What should you transcribe? Every line from the top of the records below through the line with "প্রধানমন্ত্রী তারেক রহমান", exactly, and no pictures.
***** Supplied material
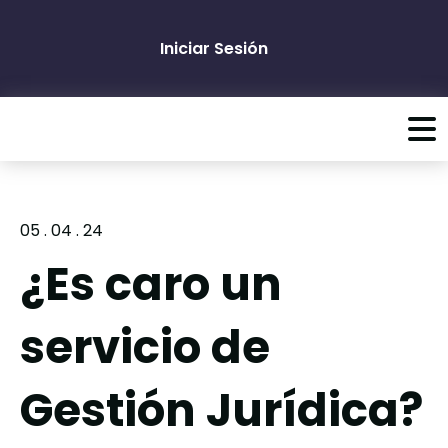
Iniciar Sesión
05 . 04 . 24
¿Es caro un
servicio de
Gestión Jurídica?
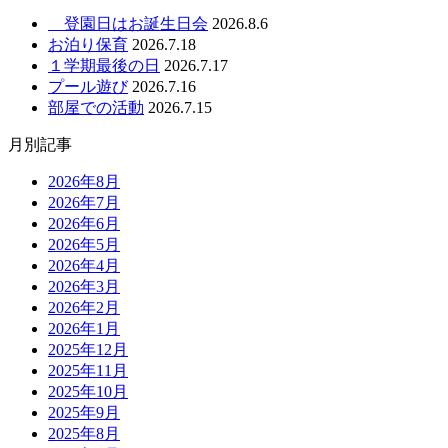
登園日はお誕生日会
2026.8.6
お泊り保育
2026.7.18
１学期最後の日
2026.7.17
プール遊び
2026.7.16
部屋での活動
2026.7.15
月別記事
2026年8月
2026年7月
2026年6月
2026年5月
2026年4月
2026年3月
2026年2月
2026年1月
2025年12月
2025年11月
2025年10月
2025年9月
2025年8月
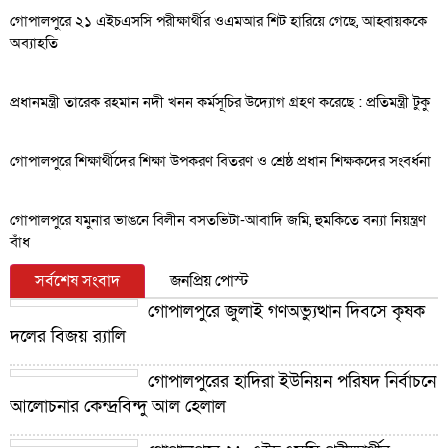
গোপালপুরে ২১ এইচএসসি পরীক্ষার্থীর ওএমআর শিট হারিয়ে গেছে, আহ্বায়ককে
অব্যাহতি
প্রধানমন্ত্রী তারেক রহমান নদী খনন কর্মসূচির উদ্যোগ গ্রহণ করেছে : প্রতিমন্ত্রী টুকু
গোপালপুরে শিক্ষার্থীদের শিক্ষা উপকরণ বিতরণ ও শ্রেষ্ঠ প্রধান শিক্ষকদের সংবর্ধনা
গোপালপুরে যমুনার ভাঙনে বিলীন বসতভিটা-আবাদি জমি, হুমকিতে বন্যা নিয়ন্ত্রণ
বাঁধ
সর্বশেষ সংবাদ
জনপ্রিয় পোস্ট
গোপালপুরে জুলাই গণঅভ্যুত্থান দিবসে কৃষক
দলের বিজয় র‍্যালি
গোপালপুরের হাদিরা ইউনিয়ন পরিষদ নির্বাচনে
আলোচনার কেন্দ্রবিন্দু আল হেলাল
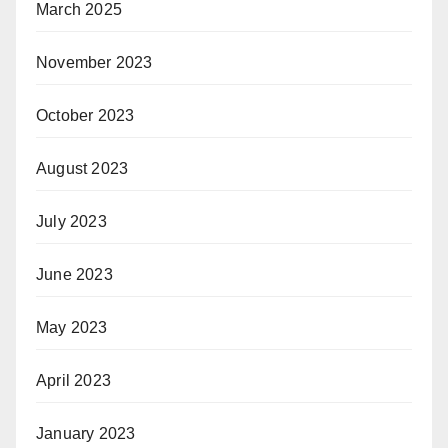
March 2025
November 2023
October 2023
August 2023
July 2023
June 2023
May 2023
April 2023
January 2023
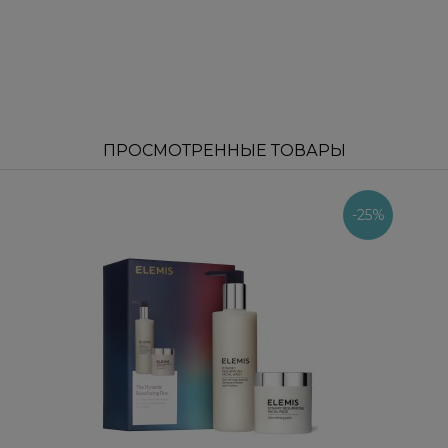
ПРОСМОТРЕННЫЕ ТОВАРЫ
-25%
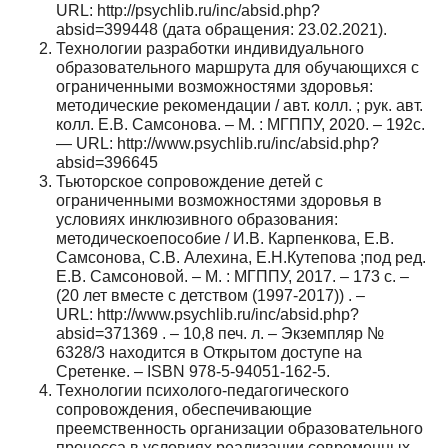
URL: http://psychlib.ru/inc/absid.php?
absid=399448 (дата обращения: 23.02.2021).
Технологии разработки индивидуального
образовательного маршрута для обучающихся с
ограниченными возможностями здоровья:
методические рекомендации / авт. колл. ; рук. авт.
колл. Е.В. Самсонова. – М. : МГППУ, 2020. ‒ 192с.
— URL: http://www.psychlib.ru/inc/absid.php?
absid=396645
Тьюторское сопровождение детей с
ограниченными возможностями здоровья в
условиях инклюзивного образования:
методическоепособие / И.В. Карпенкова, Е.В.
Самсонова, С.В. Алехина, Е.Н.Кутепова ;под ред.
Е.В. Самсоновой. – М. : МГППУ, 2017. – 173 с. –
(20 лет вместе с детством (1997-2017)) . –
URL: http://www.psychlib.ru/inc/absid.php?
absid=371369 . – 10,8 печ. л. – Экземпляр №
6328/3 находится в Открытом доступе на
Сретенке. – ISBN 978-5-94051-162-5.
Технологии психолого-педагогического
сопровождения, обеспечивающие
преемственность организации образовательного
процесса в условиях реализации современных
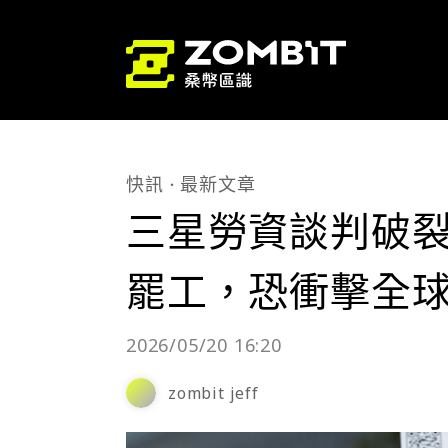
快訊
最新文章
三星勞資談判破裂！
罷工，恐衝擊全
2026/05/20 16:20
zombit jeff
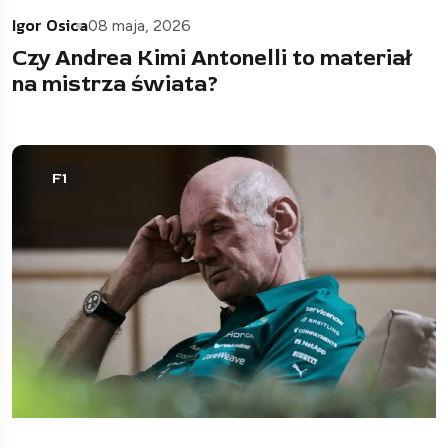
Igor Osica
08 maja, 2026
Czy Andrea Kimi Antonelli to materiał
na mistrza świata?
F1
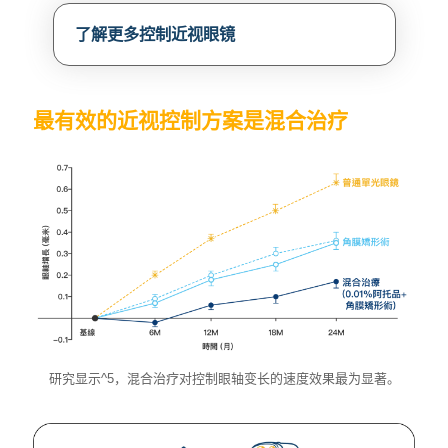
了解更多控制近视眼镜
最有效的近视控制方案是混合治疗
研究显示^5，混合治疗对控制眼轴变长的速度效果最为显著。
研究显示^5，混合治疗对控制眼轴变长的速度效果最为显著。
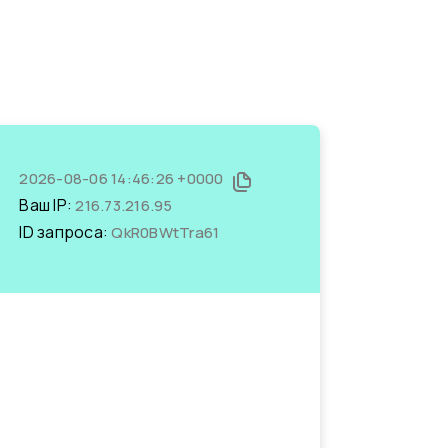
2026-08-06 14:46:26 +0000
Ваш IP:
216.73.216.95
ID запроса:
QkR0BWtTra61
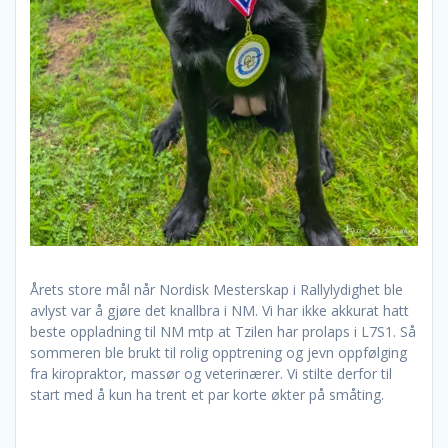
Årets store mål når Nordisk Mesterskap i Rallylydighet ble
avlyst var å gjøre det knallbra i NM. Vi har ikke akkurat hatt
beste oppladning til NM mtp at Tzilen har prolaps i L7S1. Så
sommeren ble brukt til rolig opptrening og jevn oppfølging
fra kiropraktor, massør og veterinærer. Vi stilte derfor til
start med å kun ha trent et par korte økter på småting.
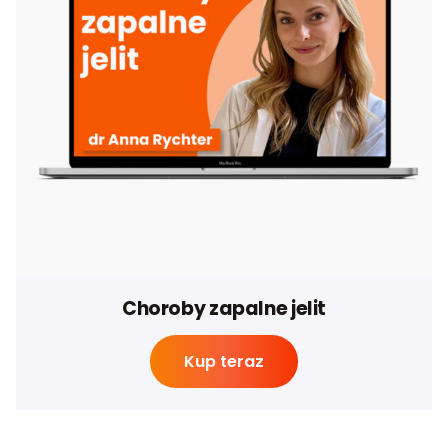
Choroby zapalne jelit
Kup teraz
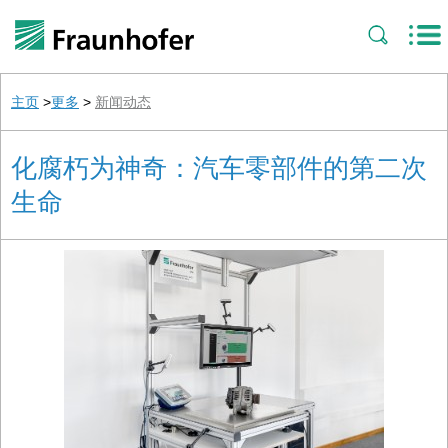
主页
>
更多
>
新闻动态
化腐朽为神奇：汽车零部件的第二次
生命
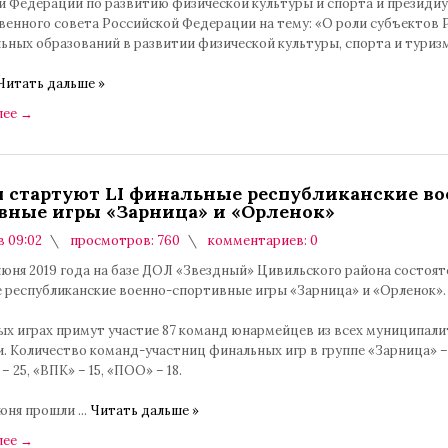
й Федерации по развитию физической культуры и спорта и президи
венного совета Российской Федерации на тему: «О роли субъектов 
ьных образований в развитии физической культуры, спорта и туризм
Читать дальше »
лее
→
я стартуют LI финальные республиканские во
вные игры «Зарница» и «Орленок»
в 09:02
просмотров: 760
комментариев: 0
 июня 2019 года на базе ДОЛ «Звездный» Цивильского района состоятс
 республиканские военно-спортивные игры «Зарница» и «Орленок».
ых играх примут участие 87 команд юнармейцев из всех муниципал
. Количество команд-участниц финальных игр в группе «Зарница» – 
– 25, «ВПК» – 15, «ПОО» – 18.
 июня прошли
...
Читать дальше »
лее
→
**********
Answer to the problem:
Iniciar Sesión
05 . 04 . 24
¿Es caro un
servicio de
Gestión Jurídica?
登園日はお誕生日会
2026.8.6
お泊り保育
2026.7.18
１学期最後の日
2026.7.17
プール遊び
2026.7.16
部屋での活動
2026.7.15
月別記事
2026年8月
2026年7月
2026年6月
2026年5月
2026年4月
2026年3月
2026年2月
2026年1月
2025年12月
2025年11月
2025年10月
2025年9月
2025年8月
গোপালপুরে ২১ এইচএসসি পরীক্ষার্থীর ওএমআর শিট হারিয়ে গেছে, আহ্বায়ককে
অব্যাহতি
প্রধানমন্ত্রী তারেক রহমান নদী খনন কর্মসূচির উদ্যোগ গ্রহণ করেছে : প্রতিমন্ত্রী টুকু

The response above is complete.